Leave out the images and transcribe the entries below word for word.
### Entries shown ###
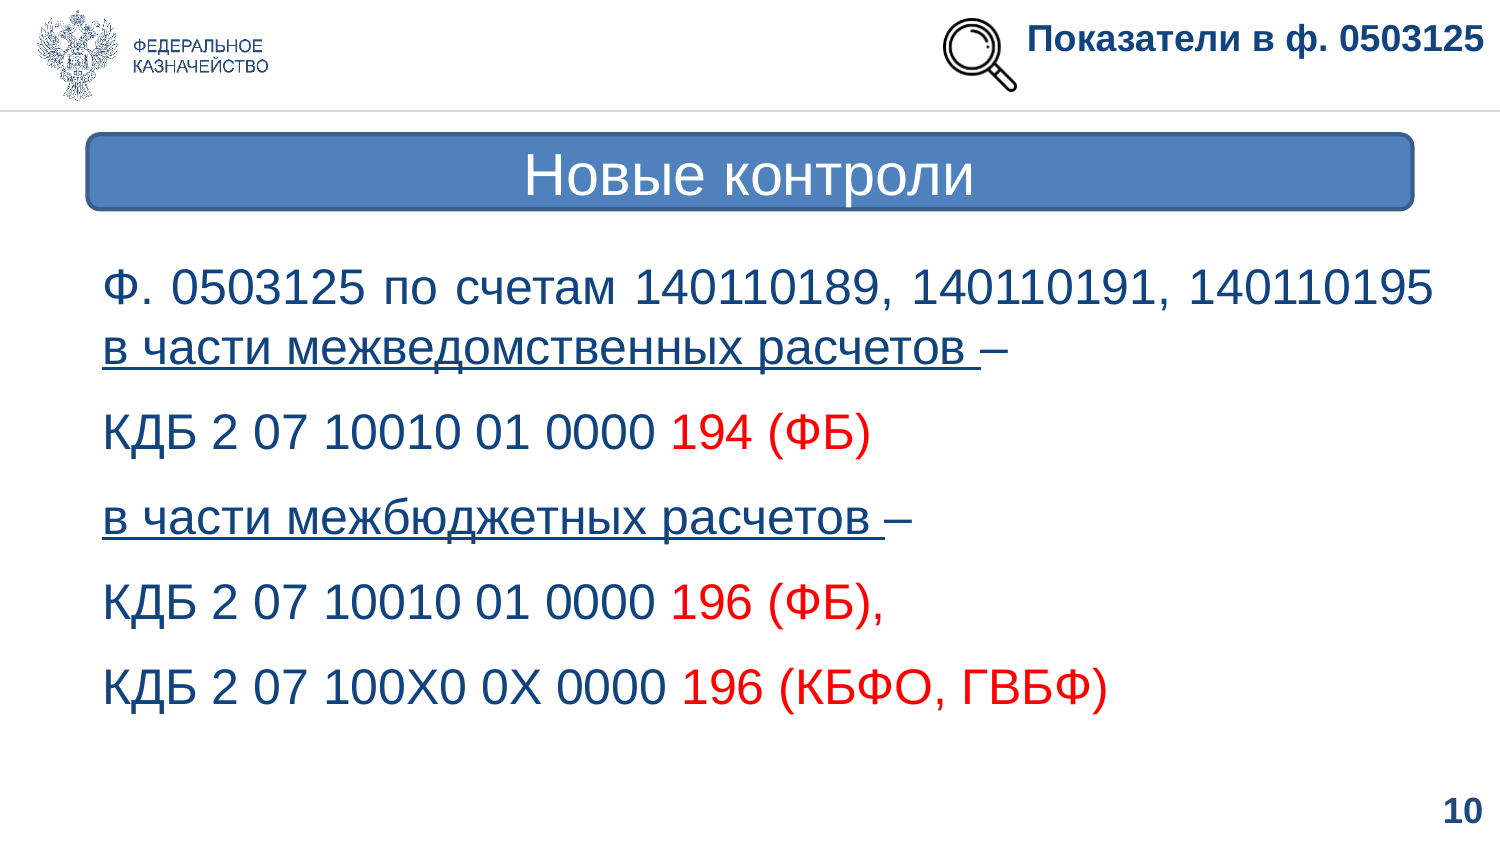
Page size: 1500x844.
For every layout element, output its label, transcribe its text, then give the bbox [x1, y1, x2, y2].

text_box Показатели в ф. 0503125 [548, 13, 1485, 59]
picture [37, 10, 268, 101]
slide_number 10 [1138, 786, 1484, 844]
text_box Ф. 0503125 по счетам 140110189, 140110191, 140110195 в части межведомственных расчетов – КДБ 2 07 10010 01 0000 194 (ФБ) в части межбюджетных расчетов – КДБ 2 07 10010 01 0000 196 (ФБ), КДБ 2 07 100Х0 0Х 0000 196 (КБФО, ГВБФ) [87, 246, 1450, 807]
text_box Новые контроли [85, 132, 1415, 212]
picture [942, 17, 1017, 92]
###
*Output below:*
Page size: 1500x844.
For every layout element, output its label, transcribe its text, then give the bbox [x1, y1, x2, y2].

text_box Показатели в ф. 0503125 [548, 13, 1485, 59]
picture [37, 10, 268, 101]
slide_number 10 [1138, 786, 1484, 844]
text_box Ф. 0503125 по счетам 140110189, 140110191, 140110195 в части межведомственных расчетов – КДБ 2 07 10010 01 0000 194 (ФБ) в части межбюджетных расчетов – КДБ 2 07 10010 01 0000 196 (ФБ), КДБ 2 07 100Х0 0Х 0000 196 (КБФО, ГВБФ) [87, 246, 1450, 807]
text_box Новые контроли [85, 132, 1415, 212]
picture [942, 17, 1017, 92]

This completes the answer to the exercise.